The Departments also reiterate that prohibited factors such as usual and customary charges, the amount that would have been billed had balance billing provisions not applied, and payment rates for public payors should not apply to final payment amount determinations. The rule reiterates that certified IDR entities are expected to conduct a thorough review of all information submitted to ensure that prohibited factors are not included and may ask the disputing parties for confirmation that information submitted does not include any of these prohibited factors.

The Departments note that the rule is “purposefully narrow in scope” and is intended to address “only certain issues critical to the implementation and effective operation of the Federal IDR process.” It does not address explanation of benefits requirements, which are expected to be addressed in future rulemaking.

New York Judge Dismisses Lawsuit

A New York federal judge dismissed a surgeon’s legal challenge that sought to roll back key pieces of a federal law that protects patients from surprise out-of-network bills. Judge Ann Donnelly ruled against the surgeon, finding that the law is constitutional, and dismissed the case for lack of standing and dismissed the surgeon’s request for a preliminary injunction.

Daniel Haller, a surgeon, and his private practice filed suit in December against federal regulators alleging that the ban on surprise billing was unconstitutional along with the independent dispute resolution process, the way in which providers and payers are supposed to resolve payment disagreements. Haller said the law deprives physicians the right to be paid a reasonable value for their services, according to the complaint.

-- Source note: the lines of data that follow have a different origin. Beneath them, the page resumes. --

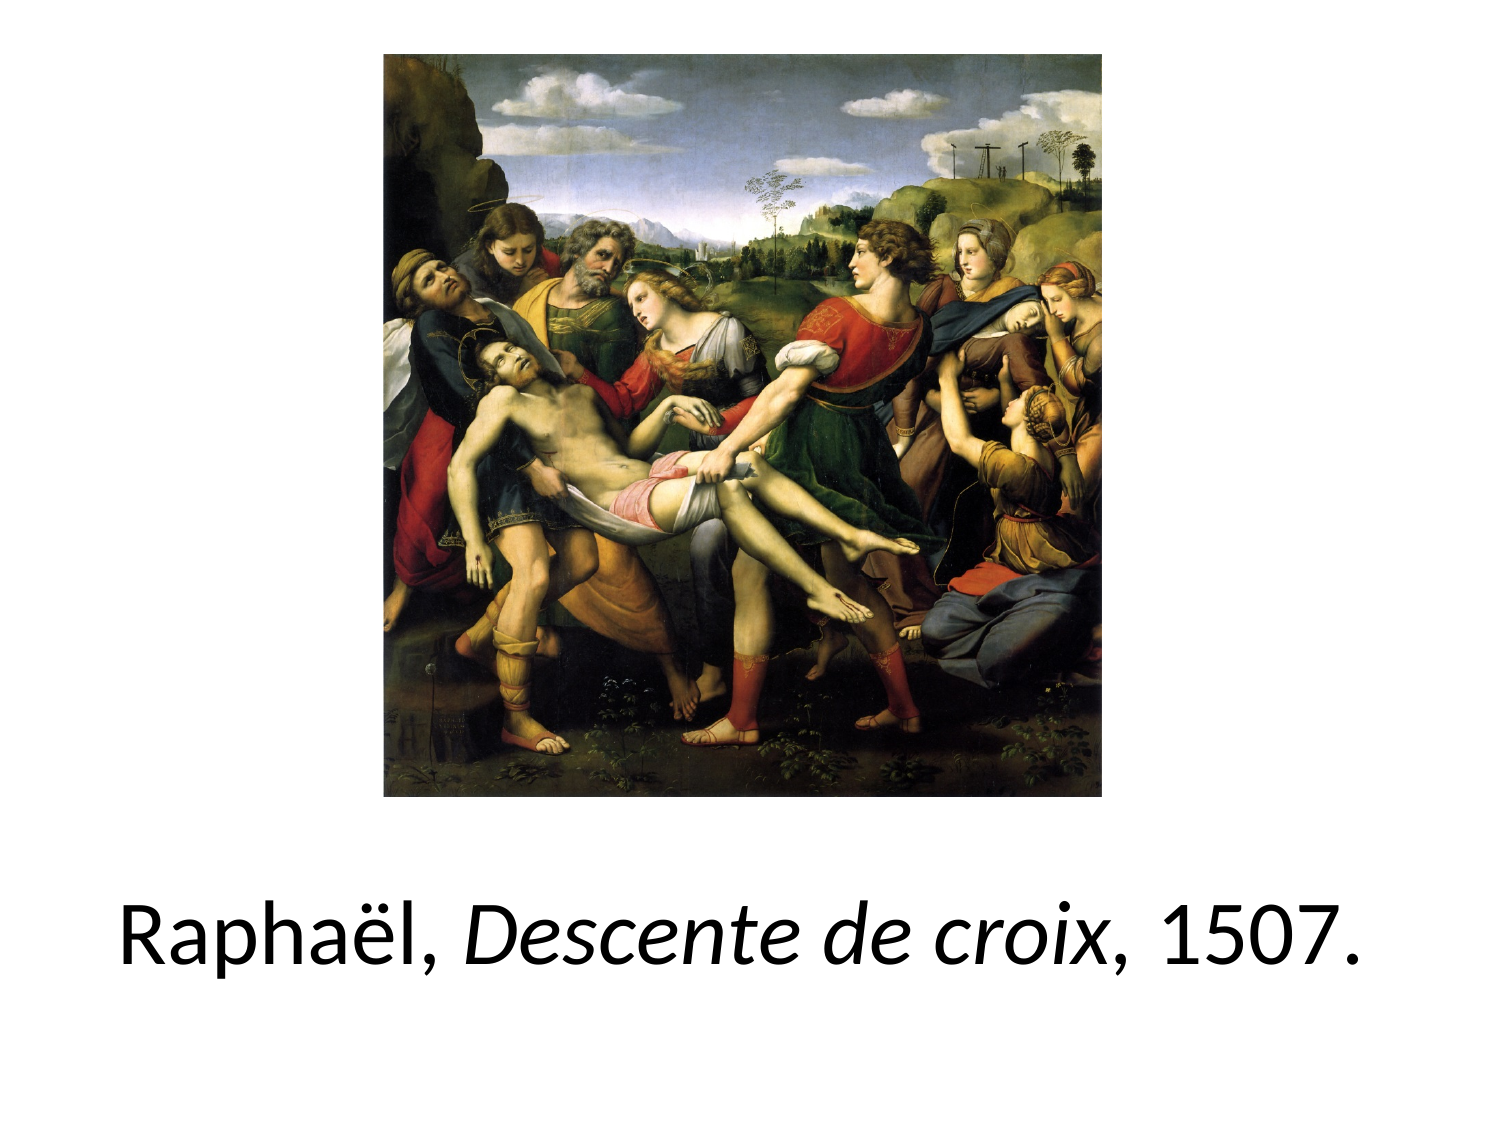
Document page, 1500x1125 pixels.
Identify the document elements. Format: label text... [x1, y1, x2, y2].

title Raphaël, Descente de croix, 1507. [76, 834, 1427, 1022]
text_box [383, 54, 1102, 797]
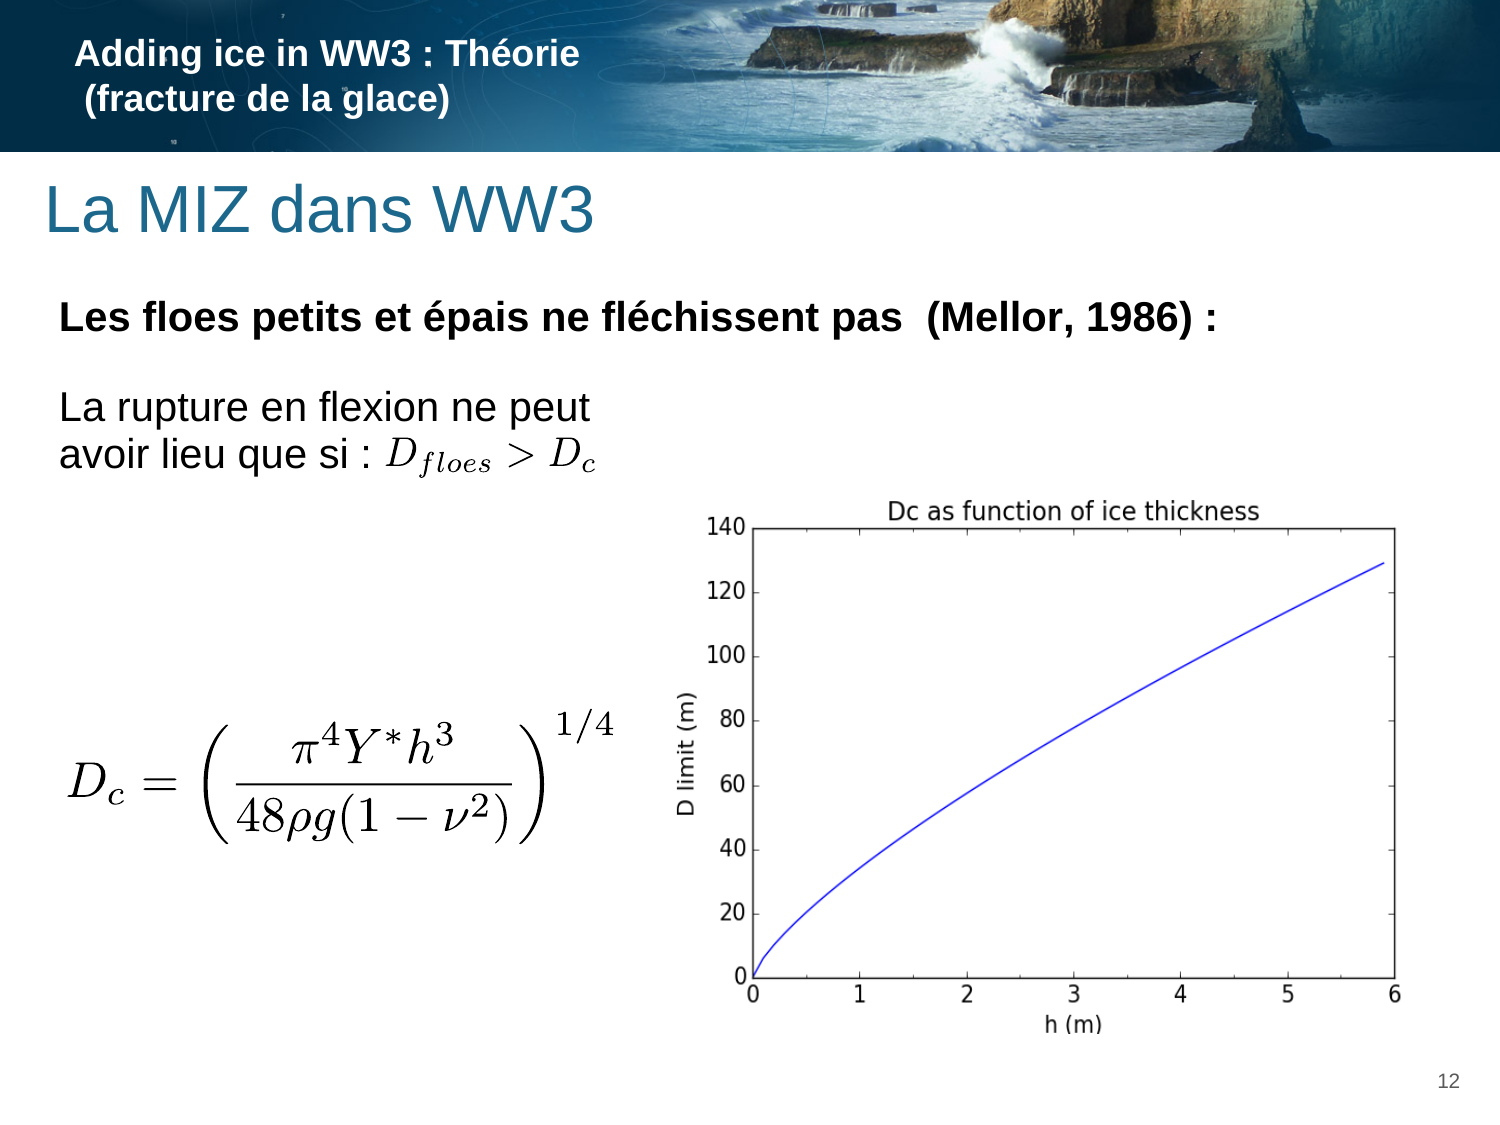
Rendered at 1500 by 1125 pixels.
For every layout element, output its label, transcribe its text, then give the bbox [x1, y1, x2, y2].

picture [649, 472, 1477, 1034]
text_box Les floes petits et épais ne fléchissent pas (Mellor, 1986) : [59, 293, 1500, 341]
title Adding ice in WW3 : Théorie (fracture de la glace) [59, 21, 1034, 127]
picture [0, 0, 1500, 152]
text_box [65, 708, 615, 845]
title La MIZ dans WW3 [29, 118, 1214, 294]
text_box [383, 437, 596, 478]
text_box La rupture en flexion ne peut avoir lieu que si : [59, 383, 776, 478]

Donnelly said Haller and his team did not show that they even went through the arbitration, or IDR, process, “much less that the IDR process resulted in a payment amount below the reasonable value,” according to the opinion.

“At the time of oral argument — almost six months after the Act went into effect — the plaintiffs could not say whether they had participated in the IDR process. They do not allege that the IDR process has caused any concrete harm, so their claims of constitutional injury are speculative,” Donnelly said.